Comparing large scale and selected feature learning for community acquired pneumonia prognosis prediction using clinical data: a stacked ensemble approach.
Journal:
Scientific reports
PMID:
40210962
Abstract
This study investigated and validated all-cause in-hospital death prediction models for hospitalized pneumonia patients based on large-scale clinical data, including diagnoses, medication prescriptions, and laboratory test codes. Feature selection was performed using both large-scale feature learning with a Common Data Model (CDM) and specific pneumonia-related risk factors. A stacked ensemble mixed machine-learning model was compared with traditional machine-learning models. Accuracy, F1-score, the Area Under Precision Recall Curve (AUPRC) and the Area Under the Receiver Operating Characteristic (AUROC) were used for performance evaluation. For large-scale feature learning using a CDM, the ensemble model (LASSO LR + GBM + RF) achieved the highest performance. For the 365-day lookback, the ensemble model's AUROC was 0.867 (95% CI: 0.823-0.910), and for the 7-day lookback (AUROC 0.867, 95% CI: 0.822-0.912).
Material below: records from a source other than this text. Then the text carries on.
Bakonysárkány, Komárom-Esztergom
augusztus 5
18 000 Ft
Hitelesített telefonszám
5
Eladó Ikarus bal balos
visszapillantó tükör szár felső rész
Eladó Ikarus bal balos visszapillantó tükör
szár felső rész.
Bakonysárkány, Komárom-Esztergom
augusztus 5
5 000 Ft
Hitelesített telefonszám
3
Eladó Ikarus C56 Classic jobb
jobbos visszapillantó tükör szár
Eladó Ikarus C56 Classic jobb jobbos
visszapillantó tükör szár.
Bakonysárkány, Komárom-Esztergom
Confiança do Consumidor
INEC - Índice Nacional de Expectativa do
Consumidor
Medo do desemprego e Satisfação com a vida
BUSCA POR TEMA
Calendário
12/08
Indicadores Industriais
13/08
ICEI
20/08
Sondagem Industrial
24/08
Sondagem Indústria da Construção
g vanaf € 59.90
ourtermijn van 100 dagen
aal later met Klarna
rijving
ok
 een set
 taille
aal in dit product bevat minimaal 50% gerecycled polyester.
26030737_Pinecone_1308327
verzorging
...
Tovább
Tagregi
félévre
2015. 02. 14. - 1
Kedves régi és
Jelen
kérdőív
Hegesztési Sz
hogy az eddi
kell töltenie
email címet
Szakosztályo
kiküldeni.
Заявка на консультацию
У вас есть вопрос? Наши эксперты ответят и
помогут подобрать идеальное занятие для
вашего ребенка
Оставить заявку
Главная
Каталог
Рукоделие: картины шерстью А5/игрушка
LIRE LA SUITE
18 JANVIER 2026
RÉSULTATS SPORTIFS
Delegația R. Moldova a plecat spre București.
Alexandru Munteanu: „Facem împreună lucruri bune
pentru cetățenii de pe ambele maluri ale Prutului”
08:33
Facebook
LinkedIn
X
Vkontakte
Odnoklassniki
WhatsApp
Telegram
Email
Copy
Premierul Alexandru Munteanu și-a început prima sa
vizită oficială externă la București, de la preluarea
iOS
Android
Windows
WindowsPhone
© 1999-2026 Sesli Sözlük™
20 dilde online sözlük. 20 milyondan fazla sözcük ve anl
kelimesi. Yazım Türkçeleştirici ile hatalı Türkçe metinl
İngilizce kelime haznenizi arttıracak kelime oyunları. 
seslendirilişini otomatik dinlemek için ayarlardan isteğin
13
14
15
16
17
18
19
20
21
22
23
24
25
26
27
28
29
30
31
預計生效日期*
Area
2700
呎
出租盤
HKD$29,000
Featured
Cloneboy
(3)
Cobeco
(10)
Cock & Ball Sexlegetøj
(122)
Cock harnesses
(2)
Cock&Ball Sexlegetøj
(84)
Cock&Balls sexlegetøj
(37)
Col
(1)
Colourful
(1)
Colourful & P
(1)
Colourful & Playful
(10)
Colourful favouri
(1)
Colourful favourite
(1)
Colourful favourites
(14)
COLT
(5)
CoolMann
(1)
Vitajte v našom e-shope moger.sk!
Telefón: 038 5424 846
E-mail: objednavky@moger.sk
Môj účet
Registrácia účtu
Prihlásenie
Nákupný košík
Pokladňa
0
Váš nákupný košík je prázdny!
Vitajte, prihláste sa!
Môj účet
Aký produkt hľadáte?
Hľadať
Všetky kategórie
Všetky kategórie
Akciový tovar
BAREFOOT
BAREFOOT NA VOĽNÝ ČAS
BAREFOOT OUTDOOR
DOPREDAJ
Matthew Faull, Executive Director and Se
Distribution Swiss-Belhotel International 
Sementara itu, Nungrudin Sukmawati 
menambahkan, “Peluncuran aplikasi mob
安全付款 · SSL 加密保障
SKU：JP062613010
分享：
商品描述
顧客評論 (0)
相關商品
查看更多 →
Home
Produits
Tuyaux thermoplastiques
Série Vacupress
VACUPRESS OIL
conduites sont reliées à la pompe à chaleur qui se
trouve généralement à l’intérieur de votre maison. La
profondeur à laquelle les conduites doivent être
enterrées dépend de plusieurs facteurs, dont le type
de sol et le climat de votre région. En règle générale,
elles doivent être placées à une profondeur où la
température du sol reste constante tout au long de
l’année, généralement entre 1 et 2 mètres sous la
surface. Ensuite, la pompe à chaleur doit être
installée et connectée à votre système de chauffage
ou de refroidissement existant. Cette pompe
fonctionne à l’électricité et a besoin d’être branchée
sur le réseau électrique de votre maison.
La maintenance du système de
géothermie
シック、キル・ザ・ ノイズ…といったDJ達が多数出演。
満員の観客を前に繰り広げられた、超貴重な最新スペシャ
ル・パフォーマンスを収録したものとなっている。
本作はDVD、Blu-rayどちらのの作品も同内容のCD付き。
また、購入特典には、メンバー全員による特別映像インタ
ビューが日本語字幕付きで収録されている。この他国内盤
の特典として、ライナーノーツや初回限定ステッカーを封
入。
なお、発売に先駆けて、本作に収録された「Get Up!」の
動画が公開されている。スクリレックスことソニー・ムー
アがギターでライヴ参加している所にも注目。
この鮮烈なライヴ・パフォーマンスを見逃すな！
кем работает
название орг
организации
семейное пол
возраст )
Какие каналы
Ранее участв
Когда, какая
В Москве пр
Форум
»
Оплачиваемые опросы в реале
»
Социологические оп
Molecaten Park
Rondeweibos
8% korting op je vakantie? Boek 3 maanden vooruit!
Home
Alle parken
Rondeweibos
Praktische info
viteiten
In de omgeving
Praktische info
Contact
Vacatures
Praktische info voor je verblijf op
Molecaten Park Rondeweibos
In contrast, for feature learning based on selected pneumonia risk factors, among the traditional models, the RF model performed best with AUROCs of 0.774 (95% CI: 0.717-0.830) for the 365-day lookback and 0.773 (95% CI: 0.717-0.828) for the 7-days lookback. Leveraging large-scale feature learning within the CDM and using a stacked ensemble model predicts more accurately and robustly, highlighting the potential to capture complex relationships among clinical features and improve prognostic assessments.